All entries below are to be reproduced precisely as they stand, without the pictures.

### INFORMATION GIVEN:
╭──

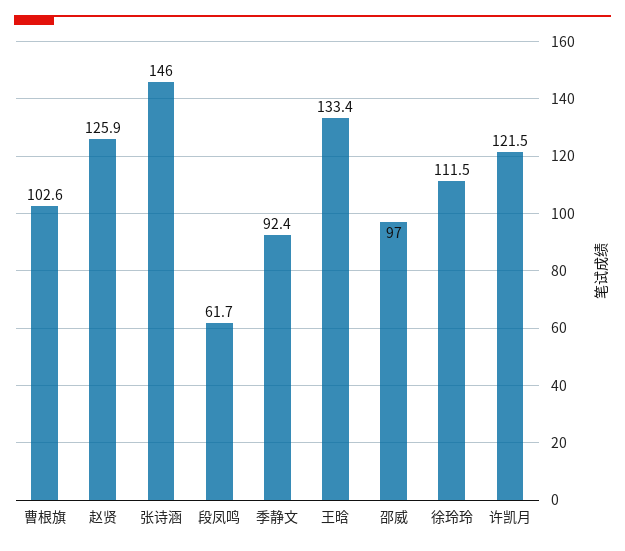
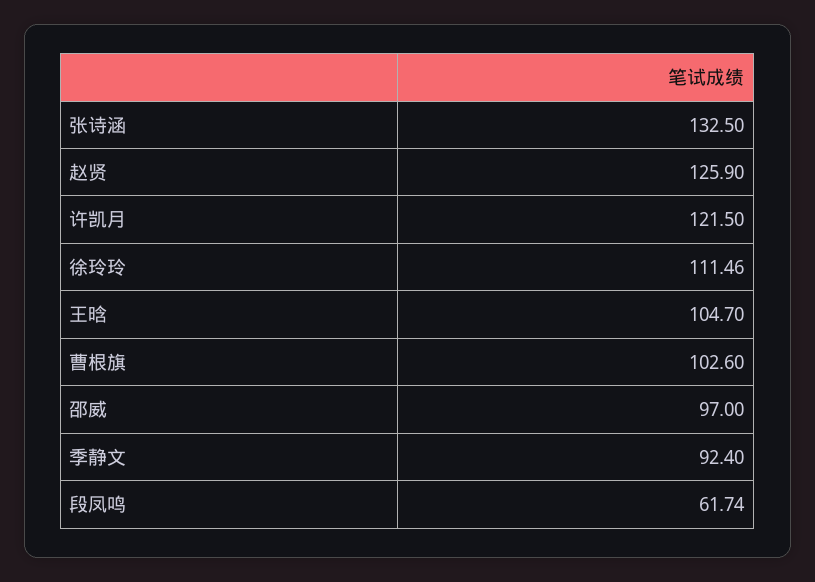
  {
    "曹根旗": 102.6,
    "赵贤": 125.9,
-   "张诗涵": 146,
+   "张诗涵": 132.5,
    "段凤鸣": 61.74,
    "季静文": 92.4,
-   "王晗": 133.4,
+   "王晗": 104.7,
    "邵威": 97,
    "徐玲玲": 111.46,
    "许凯月": 121.5
  }

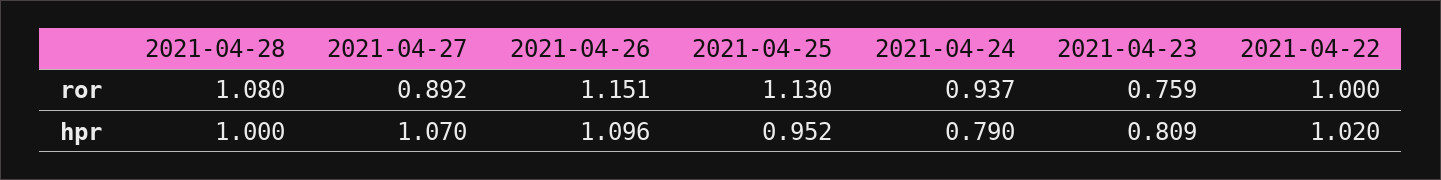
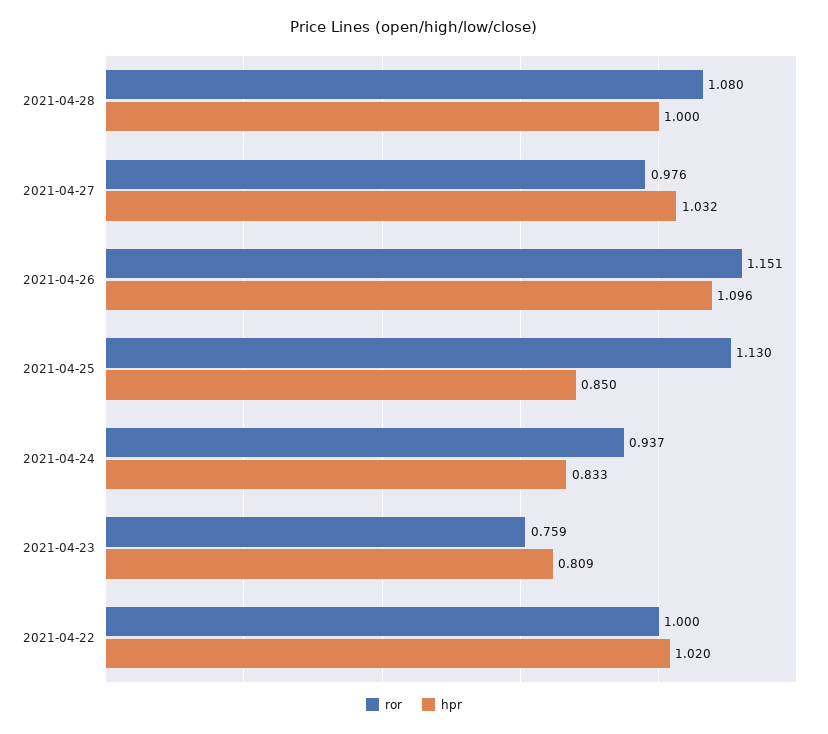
  {
    "ror": {
      "2021-04-28": 1.08,
-     "2021-04-27": 0.892,
+     "2021-04-27": 0.976,
      "2021-04-26": 1.151,
      "2021-04-25": 1.13,
      "2021-04-24": 0.937,
      "2021-04-23": 0.759,
      "2021-04-22": 1
    },
    "hpr": {
      "2021-04-28": 1,
-     "2021-04-27": 1.07,
+     "2021-04-27": 1.032,
      "2021-04-26": 1.096,
-     "2021-04-25": 0.952,
+     "2021-04-25": 0.85,
-     "2021-04-24": 0.79,
+     "2021-04-24": 0.833,
      "2021-04-23": 0.809,
      "2021-04-22": 1.02
    }
  }

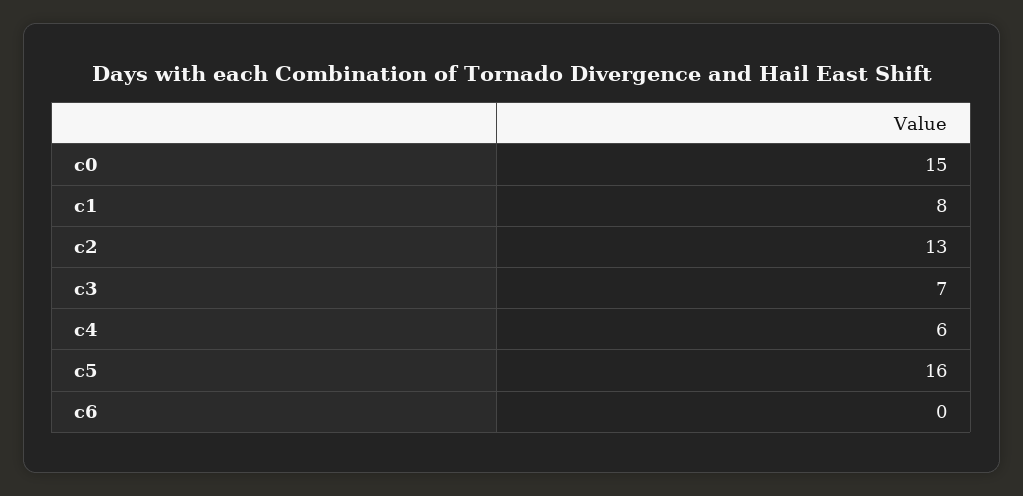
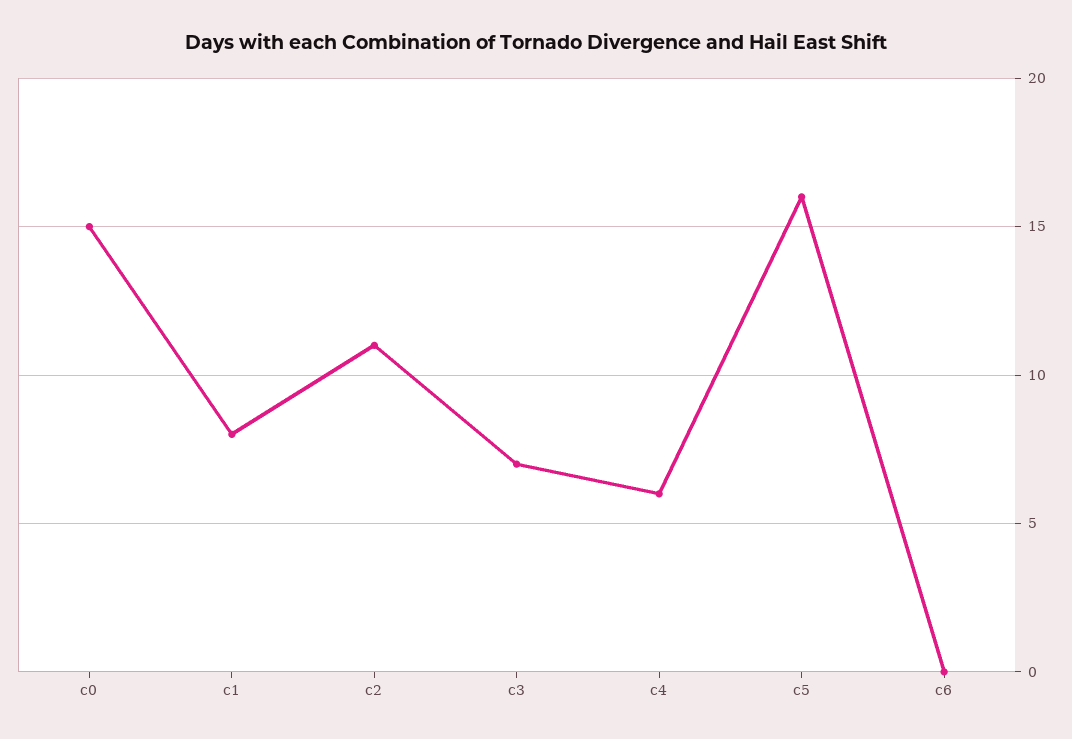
  {
    "c0": 15,
    "c1": 8,
-   "c2": 13,
+   "c2": 11,
    "c3": 7,
    "c4": 6,
    "c5": 16,
    "c6": 0
  }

╰──

### EXERCISE RESULT:
  {
    "曹根旗": 102.6,
    "赵贤": 125.9,
-   "张诗涵": 146,
+   "张诗涵": 132.5,
    "段凤鸣": 61.74,
    "季静文": 92.4,
-   "王晗": 133.4,
+   "王晗": 104.7,
    "邵威": 97,
    "徐玲玲": 111.46,
    "许凯月": 121.5
  }

  {
    "ror": {
      "2021-04-28": 1.08,
-     "2021-04-27": 0.892,
+     "2021-04-27": 0.976,
      "2021-04-26": 1.151,
      "2021-04-25": 1.13,
      "2021-04-24": 0.937,
      "2021-04-23": 0.759,
      "2021-04-22": 1
    },
    "hpr": {
      "2021-04-28": 1,
-     "2021-04-27": 1.07,
+     "2021-04-27": 1.032,
      "2021-04-26": 1.096,
-     "2021-04-25": 0.952,
+     "2021-04-25": 0.85,
-     "2021-04-24": 0.79,
+     "2021-04-24": 0.833,
      "2021-04-23": 0.809,
      "2021-04-22": 1.02
    }
  }

  {
    "c0": 15,
    "c1": 8,
-   "c2": 13,
+   "c2": 11,
    "c3": 7,
    "c4": 6,
    "c5": 16,
    "c6": 0
  }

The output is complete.